◆ **Items from a data source**

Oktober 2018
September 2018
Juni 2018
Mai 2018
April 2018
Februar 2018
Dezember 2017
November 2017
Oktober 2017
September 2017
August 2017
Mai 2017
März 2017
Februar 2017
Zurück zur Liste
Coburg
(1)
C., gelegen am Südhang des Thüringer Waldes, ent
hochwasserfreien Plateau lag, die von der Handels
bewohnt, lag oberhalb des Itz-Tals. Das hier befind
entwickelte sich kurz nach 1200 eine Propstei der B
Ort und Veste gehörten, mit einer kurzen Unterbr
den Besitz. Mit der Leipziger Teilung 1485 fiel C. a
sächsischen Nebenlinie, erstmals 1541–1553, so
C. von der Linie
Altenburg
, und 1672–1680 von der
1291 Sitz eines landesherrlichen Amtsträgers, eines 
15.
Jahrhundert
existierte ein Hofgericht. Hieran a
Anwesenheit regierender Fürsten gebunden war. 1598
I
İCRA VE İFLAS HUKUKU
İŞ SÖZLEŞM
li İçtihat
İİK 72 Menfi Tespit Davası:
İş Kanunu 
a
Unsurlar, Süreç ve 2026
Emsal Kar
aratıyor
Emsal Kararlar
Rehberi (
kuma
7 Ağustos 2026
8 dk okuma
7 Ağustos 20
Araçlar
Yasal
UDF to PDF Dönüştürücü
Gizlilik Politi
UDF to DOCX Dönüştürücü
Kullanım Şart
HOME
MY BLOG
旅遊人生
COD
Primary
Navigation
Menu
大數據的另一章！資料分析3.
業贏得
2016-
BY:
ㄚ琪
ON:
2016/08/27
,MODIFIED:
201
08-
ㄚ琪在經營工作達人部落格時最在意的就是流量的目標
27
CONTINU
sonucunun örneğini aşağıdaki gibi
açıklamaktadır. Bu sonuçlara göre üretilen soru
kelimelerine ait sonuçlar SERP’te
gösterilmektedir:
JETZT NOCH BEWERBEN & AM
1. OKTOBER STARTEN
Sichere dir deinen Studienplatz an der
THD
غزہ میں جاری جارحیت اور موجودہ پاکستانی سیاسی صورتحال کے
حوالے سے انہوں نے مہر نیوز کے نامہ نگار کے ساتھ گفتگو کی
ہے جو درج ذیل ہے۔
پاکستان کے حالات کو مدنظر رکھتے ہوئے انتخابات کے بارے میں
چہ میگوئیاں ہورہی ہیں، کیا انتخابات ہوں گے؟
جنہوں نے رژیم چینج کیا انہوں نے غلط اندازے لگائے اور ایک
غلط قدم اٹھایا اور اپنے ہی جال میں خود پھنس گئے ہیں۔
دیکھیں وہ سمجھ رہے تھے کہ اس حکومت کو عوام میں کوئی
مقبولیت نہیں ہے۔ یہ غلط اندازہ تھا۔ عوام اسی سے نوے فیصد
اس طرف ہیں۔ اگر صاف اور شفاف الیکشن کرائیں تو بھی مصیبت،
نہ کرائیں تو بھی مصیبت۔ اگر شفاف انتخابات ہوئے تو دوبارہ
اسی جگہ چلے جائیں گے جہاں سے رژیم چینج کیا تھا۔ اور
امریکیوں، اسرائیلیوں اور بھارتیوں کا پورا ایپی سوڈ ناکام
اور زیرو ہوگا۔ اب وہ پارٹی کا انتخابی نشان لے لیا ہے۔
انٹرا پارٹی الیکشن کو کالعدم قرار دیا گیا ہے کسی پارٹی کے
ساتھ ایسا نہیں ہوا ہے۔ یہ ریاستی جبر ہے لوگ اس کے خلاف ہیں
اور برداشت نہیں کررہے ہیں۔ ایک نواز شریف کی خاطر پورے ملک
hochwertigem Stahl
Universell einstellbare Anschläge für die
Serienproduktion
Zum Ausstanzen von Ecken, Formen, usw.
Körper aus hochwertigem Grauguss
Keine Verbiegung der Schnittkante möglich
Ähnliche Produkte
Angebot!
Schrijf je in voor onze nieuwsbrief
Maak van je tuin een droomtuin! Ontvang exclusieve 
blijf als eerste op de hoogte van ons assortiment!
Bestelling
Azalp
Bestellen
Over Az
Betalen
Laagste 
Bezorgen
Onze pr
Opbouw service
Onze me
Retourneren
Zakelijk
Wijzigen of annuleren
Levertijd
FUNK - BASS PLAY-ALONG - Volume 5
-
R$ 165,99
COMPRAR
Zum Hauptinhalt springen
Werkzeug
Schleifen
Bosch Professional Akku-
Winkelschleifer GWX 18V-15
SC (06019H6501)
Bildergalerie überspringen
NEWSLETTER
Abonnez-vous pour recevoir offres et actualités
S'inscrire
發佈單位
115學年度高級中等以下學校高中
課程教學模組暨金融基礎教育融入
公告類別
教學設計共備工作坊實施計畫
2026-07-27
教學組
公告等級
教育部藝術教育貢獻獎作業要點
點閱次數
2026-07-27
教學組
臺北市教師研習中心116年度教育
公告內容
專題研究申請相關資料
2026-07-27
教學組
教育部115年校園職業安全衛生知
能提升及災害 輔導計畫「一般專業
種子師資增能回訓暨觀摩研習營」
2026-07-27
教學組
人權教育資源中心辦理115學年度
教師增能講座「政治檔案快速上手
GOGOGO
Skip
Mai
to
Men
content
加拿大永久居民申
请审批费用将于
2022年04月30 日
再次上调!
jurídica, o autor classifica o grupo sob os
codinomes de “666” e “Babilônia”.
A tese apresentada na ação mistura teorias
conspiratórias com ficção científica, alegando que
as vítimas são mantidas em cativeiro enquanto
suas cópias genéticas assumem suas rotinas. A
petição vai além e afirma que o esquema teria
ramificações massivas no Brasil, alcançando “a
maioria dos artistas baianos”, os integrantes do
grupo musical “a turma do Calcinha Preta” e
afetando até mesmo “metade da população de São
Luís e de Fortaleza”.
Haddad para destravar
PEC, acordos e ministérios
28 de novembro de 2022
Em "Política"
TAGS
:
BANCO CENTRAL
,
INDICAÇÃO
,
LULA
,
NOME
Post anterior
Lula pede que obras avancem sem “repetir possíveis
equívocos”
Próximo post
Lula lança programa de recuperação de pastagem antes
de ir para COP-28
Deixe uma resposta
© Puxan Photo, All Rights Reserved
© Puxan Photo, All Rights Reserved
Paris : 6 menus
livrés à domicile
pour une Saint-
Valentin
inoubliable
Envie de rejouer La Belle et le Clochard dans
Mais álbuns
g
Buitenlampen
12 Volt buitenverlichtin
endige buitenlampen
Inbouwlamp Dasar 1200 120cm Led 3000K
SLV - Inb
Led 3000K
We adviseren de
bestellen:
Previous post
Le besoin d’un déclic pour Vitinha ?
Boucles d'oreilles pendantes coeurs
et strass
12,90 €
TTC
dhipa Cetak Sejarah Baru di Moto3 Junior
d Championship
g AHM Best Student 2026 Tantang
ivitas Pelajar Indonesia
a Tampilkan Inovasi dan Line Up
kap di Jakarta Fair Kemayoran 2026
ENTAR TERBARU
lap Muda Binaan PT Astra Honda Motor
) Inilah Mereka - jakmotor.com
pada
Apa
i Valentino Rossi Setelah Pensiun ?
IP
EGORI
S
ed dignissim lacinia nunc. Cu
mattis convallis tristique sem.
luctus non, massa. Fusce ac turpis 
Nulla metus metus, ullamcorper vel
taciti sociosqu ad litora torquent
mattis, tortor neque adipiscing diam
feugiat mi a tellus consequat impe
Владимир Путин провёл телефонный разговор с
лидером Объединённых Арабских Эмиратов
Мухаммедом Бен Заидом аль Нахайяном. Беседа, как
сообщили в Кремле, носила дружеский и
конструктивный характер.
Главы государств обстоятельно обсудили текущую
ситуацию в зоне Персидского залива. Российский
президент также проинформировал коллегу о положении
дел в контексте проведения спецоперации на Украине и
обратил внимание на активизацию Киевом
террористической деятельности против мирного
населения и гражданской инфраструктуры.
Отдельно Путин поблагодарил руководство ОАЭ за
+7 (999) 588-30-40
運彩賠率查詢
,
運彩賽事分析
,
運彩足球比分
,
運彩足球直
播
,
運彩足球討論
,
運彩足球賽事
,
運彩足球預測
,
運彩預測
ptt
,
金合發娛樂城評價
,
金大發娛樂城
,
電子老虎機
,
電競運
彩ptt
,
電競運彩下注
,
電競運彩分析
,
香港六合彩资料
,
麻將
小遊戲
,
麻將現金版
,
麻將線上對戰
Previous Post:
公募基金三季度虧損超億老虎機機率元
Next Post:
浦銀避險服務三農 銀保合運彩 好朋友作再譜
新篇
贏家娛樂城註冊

◆ **To do**
Stop after the line containing "Ort und Veste": print exactly the lines from the start of the entries above up to it, that line included.

◆ **Response**
Oktober 2018
September 2018
Juni 2018
Mai 2018
April 2018
Februar 2018
Dezember 2017
November 2017
Oktober 2017
September 2017
August 2017
Mai 2017
März 2017
Februar 2017
Zurück zur Liste
Coburg
(1)
C., gelegen am Südhang des Thüringer Waldes, ent
hochwasserfreien Plateau lag, die von der Handels
bewohnt, lag oberhalb des Itz-Tals. Das hier befind
entwickelte sich kurz nach 1200 eine Propstei der B
Ort und Veste gehörten, mit einer kurzen Unterbr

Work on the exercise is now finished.